▶ **WORK TO BE COMPLETED**
Copy out the listing below word for word, from start to finish. Leave out the pictures.

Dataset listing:

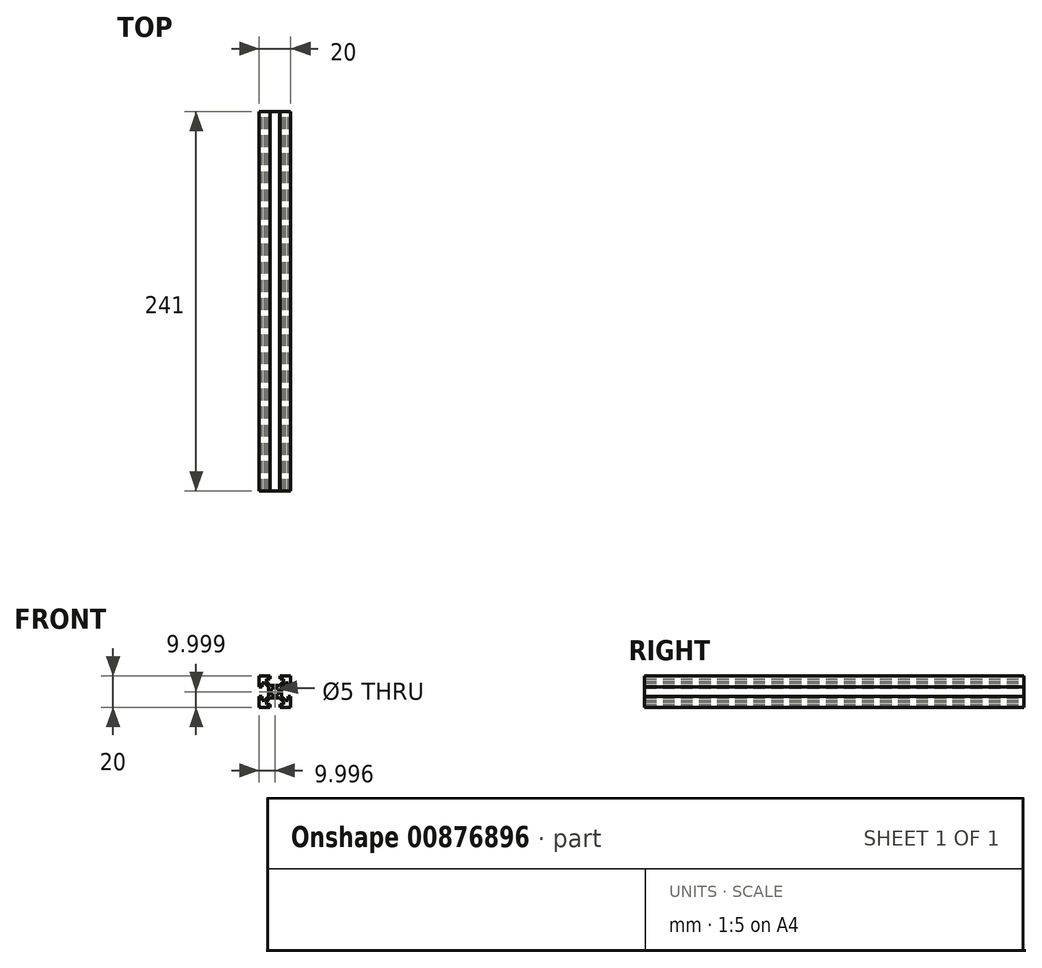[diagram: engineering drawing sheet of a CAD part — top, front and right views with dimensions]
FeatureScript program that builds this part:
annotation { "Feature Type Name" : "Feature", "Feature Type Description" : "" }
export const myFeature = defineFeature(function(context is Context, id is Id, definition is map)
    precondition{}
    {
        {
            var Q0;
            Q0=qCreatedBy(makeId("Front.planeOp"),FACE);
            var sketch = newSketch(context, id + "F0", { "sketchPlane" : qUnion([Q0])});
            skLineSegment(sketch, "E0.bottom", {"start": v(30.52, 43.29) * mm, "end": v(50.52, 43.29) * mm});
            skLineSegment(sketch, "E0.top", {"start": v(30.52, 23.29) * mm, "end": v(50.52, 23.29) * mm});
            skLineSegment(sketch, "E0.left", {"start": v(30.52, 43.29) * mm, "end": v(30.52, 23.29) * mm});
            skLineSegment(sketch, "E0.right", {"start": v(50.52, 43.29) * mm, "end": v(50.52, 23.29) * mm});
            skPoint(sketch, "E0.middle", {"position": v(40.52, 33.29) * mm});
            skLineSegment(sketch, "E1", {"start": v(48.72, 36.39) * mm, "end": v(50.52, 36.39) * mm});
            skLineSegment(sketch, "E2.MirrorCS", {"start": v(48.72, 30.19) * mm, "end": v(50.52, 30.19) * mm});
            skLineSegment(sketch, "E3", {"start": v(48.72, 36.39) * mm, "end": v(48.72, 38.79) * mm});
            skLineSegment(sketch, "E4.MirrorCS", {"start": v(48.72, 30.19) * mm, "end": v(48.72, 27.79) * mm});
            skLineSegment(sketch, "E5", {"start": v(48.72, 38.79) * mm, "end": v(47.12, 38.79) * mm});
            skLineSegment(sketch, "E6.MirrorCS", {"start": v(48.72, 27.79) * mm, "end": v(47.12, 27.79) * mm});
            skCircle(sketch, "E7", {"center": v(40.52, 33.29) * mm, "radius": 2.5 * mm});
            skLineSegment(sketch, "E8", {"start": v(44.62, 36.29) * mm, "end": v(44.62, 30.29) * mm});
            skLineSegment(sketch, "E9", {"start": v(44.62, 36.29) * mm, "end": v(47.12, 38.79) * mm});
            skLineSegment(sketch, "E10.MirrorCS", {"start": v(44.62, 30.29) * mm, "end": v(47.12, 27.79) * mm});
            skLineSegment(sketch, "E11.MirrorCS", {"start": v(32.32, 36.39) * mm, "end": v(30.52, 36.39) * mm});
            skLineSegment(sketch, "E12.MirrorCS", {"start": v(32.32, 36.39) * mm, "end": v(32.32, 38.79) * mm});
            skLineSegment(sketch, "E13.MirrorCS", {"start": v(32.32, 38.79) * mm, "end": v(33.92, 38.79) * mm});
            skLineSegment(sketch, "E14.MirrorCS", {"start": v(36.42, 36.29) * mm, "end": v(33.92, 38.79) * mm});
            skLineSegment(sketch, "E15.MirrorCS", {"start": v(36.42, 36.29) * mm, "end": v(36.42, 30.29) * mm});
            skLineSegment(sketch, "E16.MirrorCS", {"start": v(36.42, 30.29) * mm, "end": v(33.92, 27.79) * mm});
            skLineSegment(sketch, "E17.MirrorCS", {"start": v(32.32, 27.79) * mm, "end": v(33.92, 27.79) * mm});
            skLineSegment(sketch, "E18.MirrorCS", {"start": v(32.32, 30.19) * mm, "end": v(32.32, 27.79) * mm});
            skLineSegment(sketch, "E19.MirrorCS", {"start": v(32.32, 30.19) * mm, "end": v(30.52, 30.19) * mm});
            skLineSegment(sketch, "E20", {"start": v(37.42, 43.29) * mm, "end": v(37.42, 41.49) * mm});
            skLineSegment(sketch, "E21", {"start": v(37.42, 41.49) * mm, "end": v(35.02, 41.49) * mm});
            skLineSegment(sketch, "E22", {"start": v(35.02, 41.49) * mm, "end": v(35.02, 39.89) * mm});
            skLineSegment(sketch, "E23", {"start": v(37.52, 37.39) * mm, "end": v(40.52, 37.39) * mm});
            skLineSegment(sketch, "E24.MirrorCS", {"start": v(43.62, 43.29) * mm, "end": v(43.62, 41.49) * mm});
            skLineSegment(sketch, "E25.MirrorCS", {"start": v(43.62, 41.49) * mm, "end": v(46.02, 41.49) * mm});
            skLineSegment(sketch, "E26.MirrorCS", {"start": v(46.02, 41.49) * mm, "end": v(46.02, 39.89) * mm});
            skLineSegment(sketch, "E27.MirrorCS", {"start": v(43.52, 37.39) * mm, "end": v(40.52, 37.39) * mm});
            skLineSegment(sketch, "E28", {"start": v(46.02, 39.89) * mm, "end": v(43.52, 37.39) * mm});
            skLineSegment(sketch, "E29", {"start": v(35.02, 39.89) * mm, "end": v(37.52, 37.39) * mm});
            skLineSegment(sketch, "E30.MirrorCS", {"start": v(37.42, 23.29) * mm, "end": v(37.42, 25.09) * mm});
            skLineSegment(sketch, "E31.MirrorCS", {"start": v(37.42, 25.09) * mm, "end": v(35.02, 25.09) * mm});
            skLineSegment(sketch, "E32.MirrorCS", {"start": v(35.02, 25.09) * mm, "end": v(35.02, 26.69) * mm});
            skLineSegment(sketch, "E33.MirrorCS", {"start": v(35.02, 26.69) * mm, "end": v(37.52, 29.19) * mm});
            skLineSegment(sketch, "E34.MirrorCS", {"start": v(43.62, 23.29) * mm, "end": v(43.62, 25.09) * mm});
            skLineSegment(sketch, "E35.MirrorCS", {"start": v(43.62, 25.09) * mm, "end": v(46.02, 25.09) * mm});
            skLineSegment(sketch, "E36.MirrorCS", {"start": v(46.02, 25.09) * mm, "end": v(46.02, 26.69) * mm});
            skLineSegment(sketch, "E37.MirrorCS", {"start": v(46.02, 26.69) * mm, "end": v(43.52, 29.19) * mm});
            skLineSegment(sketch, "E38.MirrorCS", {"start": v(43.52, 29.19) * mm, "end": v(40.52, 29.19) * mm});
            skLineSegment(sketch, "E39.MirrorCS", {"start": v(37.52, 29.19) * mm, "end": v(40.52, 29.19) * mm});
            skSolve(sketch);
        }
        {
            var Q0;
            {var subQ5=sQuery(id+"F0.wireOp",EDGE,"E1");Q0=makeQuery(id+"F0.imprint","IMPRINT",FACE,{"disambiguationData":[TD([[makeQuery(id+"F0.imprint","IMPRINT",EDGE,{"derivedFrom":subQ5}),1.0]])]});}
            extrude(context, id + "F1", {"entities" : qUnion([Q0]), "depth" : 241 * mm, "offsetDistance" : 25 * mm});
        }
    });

▶ **ANSWER TO THE PROBLEM**
[diagram: engineering drawing sheet of a CAD part — top, front and right views with dimensions]
FeatureScript program that builds this part:
annotation { "Feature Type Name" : "Feature", "Feature Type Description" : "" }
export const myFeature = defineFeature(function(context is Context, id is Id, definition is map)
    precondition{}
    {
        {
            var Q0;
            Q0=qCreatedBy(makeId("Front.planeOp"),FACE);
            var sketch = newSketch(context, id + "F0", { "sketchPlane" : qUnion([Q0])});
            skLineSegment(sketch, "E0.bottom", {"start": v(30.52, 43.29) * mm, "end": v(50.52, 43.29) * mm});
            skLineSegment(sketch, "E0.top", {"start": v(30.52, 23.29) * mm, "end": v(50.52, 23.29) * mm});
            skLineSegment(sketch, "E0.left", {"start": v(30.52, 43.29) * mm, "end": v(30.52, 23.29) * mm});
            skLineSegment(sketch, "E0.right", {"start": v(50.52, 43.29) * mm, "end": v(50.52, 23.29) * mm});
            skPoint(sketch, "E0.middle", {"position": v(40.52, 33.29) * mm});
            skLineSegment(sketch, "E1", {"start": v(48.72, 36.39) * mm, "end": v(50.52, 36.39) * mm});
            skLineSegment(sketch, "E2.MirrorCS", {"start": v(48.72, 30.19) * mm, "end": v(50.52, 30.19) * mm});
            skLineSegment(sketch, "E3", {"start": v(48.72, 36.39) * mm, "end": v(48.72, 38.79) * mm});
            skLineSegment(sketch, "E4.MirrorCS", {"start": v(48.72, 30.19) * mm, "end": v(48.72, 27.79) * mm});
            skLineSegment(sketch, "E5", {"start": v(48.72, 38.79) * mm, "end": v(47.12, 38.79) * mm});
            skLineSegment(sketch, "E6.MirrorCS", {"start": v(48.72, 27.79) * mm, "end": v(47.12, 27.79) * mm});
            skCircle(sketch, "E7", {"center": v(40.52, 33.29) * mm, "radius": 2.5 * mm});
            skLineSegment(sketch, "E8", {"start": v(44.62, 36.29) * mm, "end": v(44.62, 30.29) * mm});
            skLineSegment(sketch, "E9", {"start": v(44.62, 36.29) * mm, "end": v(47.12, 38.79) * mm});
            skLineSegment(sketch, "E10.MirrorCS", {"start": v(44.62, 30.29) * mm, "end": v(47.12, 27.79) * mm});
            skLineSegment(sketch, "E11.MirrorCS", {"start": v(32.32, 36.39) * mm, "end": v(30.52, 36.39) * mm});
            skLineSegment(sketch, "E12.MirrorCS", {"start": v(32.32, 36.39) * mm, "end": v(32.32, 38.79) * mm});
            skLineSegment(sketch, "E13.MirrorCS", {"start": v(32.32, 38.79) * mm, "end": v(33.92, 38.79) * mm});
            skLineSegment(sketch, "E14.MirrorCS", {"start": v(36.42, 36.29) * mm, "end": v(33.92, 38.79) * mm});
            skLineSegment(sketch, "E15.MirrorCS", {"start": v(36.42, 36.29) * mm, "end": v(36.42, 30.29) * mm});
            skLineSegment(sketch, "E16.MirrorCS", {"start": v(36.42, 30.29) * mm, "end": v(33.92, 27.79) * mm});
            skLineSegment(sketch, "E17.MirrorCS", {"start": v(32.32, 27.79) * mm, "end": v(33.92, 27.79) * mm});
            skLineSegment(sketch, "E18.MirrorCS", {"start": v(32.32, 30.19) * mm, "end": v(32.32, 27.79) * mm});
            skLineSegment(sketch, "E19.MirrorCS", {"start": v(32.32, 30.19) * mm, "end": v(30.52, 30.19) * mm});
            skLineSegment(sketch, "E20", {"start": v(37.42, 43.29) * mm, "end": v(37.42, 41.49) * mm});
            skLineSegment(sketch, "E21", {"start": v(37.42, 41.49) * mm, "end": v(35.02, 41.49) * mm});
            skLineSegment(sketch, "E22", {"start": v(35.02, 41.49) * mm, "end": v(35.02, 39.89) * mm});
            skLineSegment(sketch, "E23", {"start": v(37.52, 37.39) * mm, "end": v(40.52, 37.39) * mm});
            skLineSegment(sketch, "E24.MirrorCS", {"start": v(43.62, 43.29) * mm, "end": v(43.62, 41.49) * mm});
            skLineSegment(sketch, "E25.MirrorCS", {"start": v(43.62, 41.49) * mm, "end": v(46.02, 41.49) * mm});
            skLineSegment(sketch, "E26.MirrorCS", {"start": v(46.02, 41.49) * mm, "end": v(46.02, 39.89) * mm});
            skLineSegment(sketch, "E27.MirrorCS", {"start": v(43.52, 37.39) * mm, "end": v(40.52, 37.39) * mm});
            skLineSegment(sketch, "E28", {"start": v(46.02, 39.89) * mm, "end": v(43.52, 37.39) * mm});
            skLineSegment(sketch, "E29", {"start": v(35.02, 39.89) * mm, "end": v(37.52, 37.39) * mm});
            skLineSegment(sketch, "E30.MirrorCS", {"start": v(37.42, 23.29) * mm, "end": v(37.42, 25.09) * mm});
            skLineSegment(sketch, "E31.MirrorCS", {"start": v(37.42, 25.09) * mm, "end": v(35.02, 25.09) * mm});
            skLineSegment(sketch, "E32.MirrorCS", {"start": v(35.02, 25.09) * mm, "end": v(35.02, 26.69) * mm});
            skLineSegment(sketch, "E33.MirrorCS", {"start": v(35.02, 26.69) * mm, "end": v(37.52, 29.19) * mm});
            skLineSegment(sketch, "E34.MirrorCS", {"start": v(43.62, 23.29) * mm, "end": v(43.62, 25.09) * mm});
            skLineSegment(sketch, "E35.MirrorCS", {"start": v(43.62, 25.09) * mm, "end": v(46.02, 25.09) * mm});
            skLineSegment(sketch, "E36.MirrorCS", {"start": v(46.02, 25.09) * mm, "end": v(46.02, 26.69) * mm});
            skLineSegment(sketch, "E37.MirrorCS", {"start": v(46.02, 26.69) * mm, "end": v(43.52, 29.19) * mm});
            skLineSegment(sketch, "E38.MirrorCS", {"start": v(43.52, 29.19) * mm, "end": v(40.52, 29.19) * mm});
            skLineSegment(sketch, "E39.MirrorCS", {"start": v(37.52, 29.19) * mm, "end": v(40.52, 29.19) * mm});
            skSolve(sketch);
        }
        {
            var Q0;
            {var subQ5=sQuery(id+"F0.wireOp",EDGE,"E1");Q0=makeQuery(id+"F0.imprint","IMPRINT",FACE,{"disambiguationData":[TD([[makeQuery(id+"F0.imprint","IMPRINT",EDGE,{"derivedFrom":subQ5}),1.0]])]});}
            extrude(context, id + "F1", {"entities" : qUnion([Q0]), "depth" : 241 * mm, "offsetDistance" : 25 * mm});
        }
    });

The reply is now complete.